Krzysztof Penderecki 1933-2020

Wed Apr 01, 2020 at 10:01 am
Photo: Marek Beblot

Krzysztof Penderecki, one of the most prominent compositional voices in 20th century music, died Sunday, March 29, at the age of 86. The Ludwig van Beethoven Association, founded by the Polish composer’s wife, Elzbieta, noted that his death came after a long illness.

Born in 1933, Penderecki began studying the violin after World War II, in 1946. In the 1950s, he moved on to Jagiellonian University in Kraków, then to the Academy of Music, where he completed his violin studies and began studying composition first under Artur Malawski and then Stanislaw Wiechowicz. After graduating, Penderecki began teaching at the Academy in 1958.

Penderecki’s Threnody for the Victims of Hiroshima (1960) launched his career and immediately projected his work into the public sphere. Using graphic notation and orchestrated for string orchestra, the intense, abrading experience of the music melded experimentalism with direct communication and expression.

That last quality was a constant in the composer’s career. While the eerie, disturbing, and gripping sound of works like the ThrenodyPolymorphia, and Fluorescences made them ideal for horror movies and other weird stories, Penderecki’s work went well beyond mere effects. While teaching at Yale in the 1970s, his work moved, almost literally half-step by half-step, into tonality. Limited by  the totalitarian ideology of Poland’s communist government, he found early liberation in the avant-garde; in the West he came to feel that unfettered experimentalism, the constant destruction of form, was a dead end.

Rather than a break from his past, Penderecki saw this as a natural development of his artistic needs, which for him were always founded in the emotional and intellectual expressive possibilities of music—the primal scream of Threnody adapted to language that was subtler, more complex, and ultimately more meaningful.

One of his most important works, publicly and privately, was his St. Luke Passion from the mid-1960s. Though using experimental language, it was liturgical in more than just the formal sense, held together through traditional structures, and showed Penderecki as a devout artist. He went on to compose many religious works, including a Magnificat, Deus Irae, Te Deum, and the Polish Requiem, a traditional and exquisitely beautiful work.

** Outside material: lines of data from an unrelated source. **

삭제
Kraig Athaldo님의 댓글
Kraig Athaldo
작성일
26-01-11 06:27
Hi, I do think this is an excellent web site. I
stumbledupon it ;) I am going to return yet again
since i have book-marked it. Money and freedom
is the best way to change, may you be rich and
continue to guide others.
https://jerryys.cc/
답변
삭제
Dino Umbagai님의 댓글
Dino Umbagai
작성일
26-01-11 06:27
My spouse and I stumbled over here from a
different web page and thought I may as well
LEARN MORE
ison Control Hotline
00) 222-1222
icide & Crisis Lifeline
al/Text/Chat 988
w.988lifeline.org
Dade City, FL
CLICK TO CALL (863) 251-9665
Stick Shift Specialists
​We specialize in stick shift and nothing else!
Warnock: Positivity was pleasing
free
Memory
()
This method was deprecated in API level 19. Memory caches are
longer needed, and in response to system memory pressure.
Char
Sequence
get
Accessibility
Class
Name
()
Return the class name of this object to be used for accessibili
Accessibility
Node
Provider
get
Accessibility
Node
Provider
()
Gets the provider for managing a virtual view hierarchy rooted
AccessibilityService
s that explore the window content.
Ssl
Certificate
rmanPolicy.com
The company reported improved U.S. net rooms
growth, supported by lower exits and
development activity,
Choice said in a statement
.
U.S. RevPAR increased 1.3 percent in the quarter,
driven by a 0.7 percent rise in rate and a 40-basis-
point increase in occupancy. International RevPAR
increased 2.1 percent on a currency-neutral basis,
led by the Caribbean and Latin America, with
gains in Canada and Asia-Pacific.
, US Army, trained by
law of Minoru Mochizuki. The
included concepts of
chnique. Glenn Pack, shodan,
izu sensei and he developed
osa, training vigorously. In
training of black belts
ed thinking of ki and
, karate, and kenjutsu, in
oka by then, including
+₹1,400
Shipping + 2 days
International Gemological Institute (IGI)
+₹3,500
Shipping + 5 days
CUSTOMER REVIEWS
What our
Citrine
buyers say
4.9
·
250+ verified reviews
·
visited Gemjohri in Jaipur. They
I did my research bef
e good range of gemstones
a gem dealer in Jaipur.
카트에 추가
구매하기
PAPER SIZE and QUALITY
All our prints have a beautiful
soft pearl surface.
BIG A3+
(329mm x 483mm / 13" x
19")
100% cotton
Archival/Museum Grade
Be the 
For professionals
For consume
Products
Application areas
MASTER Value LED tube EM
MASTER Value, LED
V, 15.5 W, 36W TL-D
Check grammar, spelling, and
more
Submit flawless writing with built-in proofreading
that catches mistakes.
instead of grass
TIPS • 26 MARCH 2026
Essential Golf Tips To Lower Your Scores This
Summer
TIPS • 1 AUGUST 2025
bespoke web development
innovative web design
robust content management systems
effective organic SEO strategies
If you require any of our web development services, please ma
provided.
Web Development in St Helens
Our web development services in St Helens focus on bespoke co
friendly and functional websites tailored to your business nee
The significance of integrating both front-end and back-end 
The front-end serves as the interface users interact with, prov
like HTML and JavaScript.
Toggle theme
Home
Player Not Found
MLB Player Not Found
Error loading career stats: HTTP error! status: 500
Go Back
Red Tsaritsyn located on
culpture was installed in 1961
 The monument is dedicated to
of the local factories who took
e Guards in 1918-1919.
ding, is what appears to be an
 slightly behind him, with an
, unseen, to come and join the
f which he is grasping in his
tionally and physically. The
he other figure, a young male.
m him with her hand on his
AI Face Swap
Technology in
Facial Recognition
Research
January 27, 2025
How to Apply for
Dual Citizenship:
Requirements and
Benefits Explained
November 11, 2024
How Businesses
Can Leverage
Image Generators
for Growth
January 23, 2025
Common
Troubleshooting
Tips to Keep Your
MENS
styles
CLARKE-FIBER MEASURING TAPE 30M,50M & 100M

Violinist Anne-Sophie Mutter was one of his finest interpreters—the two collaborated on his Violin Concerto No. 2, Metamorphosen, recorded in 1997 and later rereleased on a 2018 Deutsche Gramaphon album Hommage à Penderecki, on which the violinist also plays La Follia per violino solo, the Sonata No. 2, and other works.

As with his contemporary György Ligeti, Penderecki enjoyed notable popular success and recognition via movie soundtracks. His music was used by director Stanley Kubrick in The Shining, and The Exorcist soundtrack featured his String Quartet and Kanon for Orchestra and Tape. Other movies that used excerpts from Penderecki’s catalogue include Wild at HeartFearless, and Children of Men, and the 2017 incarnation of David Lynch’s TV series, Twin Peaks.

Though predominantly known for orchestral works, the aforementioned early pieces, eight symphonies, and music for chorus and orchestra, Penderecki’s chamber music may represent his peak. Along with the two violin sonatas, the String Quartet, and a String Trio, he wrote a Sextet that seemed to launch equally from the colors of Kurt Weill and the playful formalism of Hindemith’s Kammermusik. His Clarinet Quartet is darkly beautiful.

Across the decades of creative work, Penderecki’s voice remained the same. He preferred a minor-key sensibility, his music outlined tragic events and emotions while drawing force and determination from the same. 

Perhaps most significant was his Lacrimosa, commissioned by the Solidarity movement in 1980 for the unveiling of a statue commemorating those killed in anti-government demonstrations at the Gdánsk shipyards. The deeply felt music would become the heart of his  gorgeous Polish Requiem.

In addition to his significant and distinctive legacy on Earth, Penderecki’s name will also endure in the heavens: in 1991, an asteroid in the main Asteroid Belt was christened 21059 Penderecki.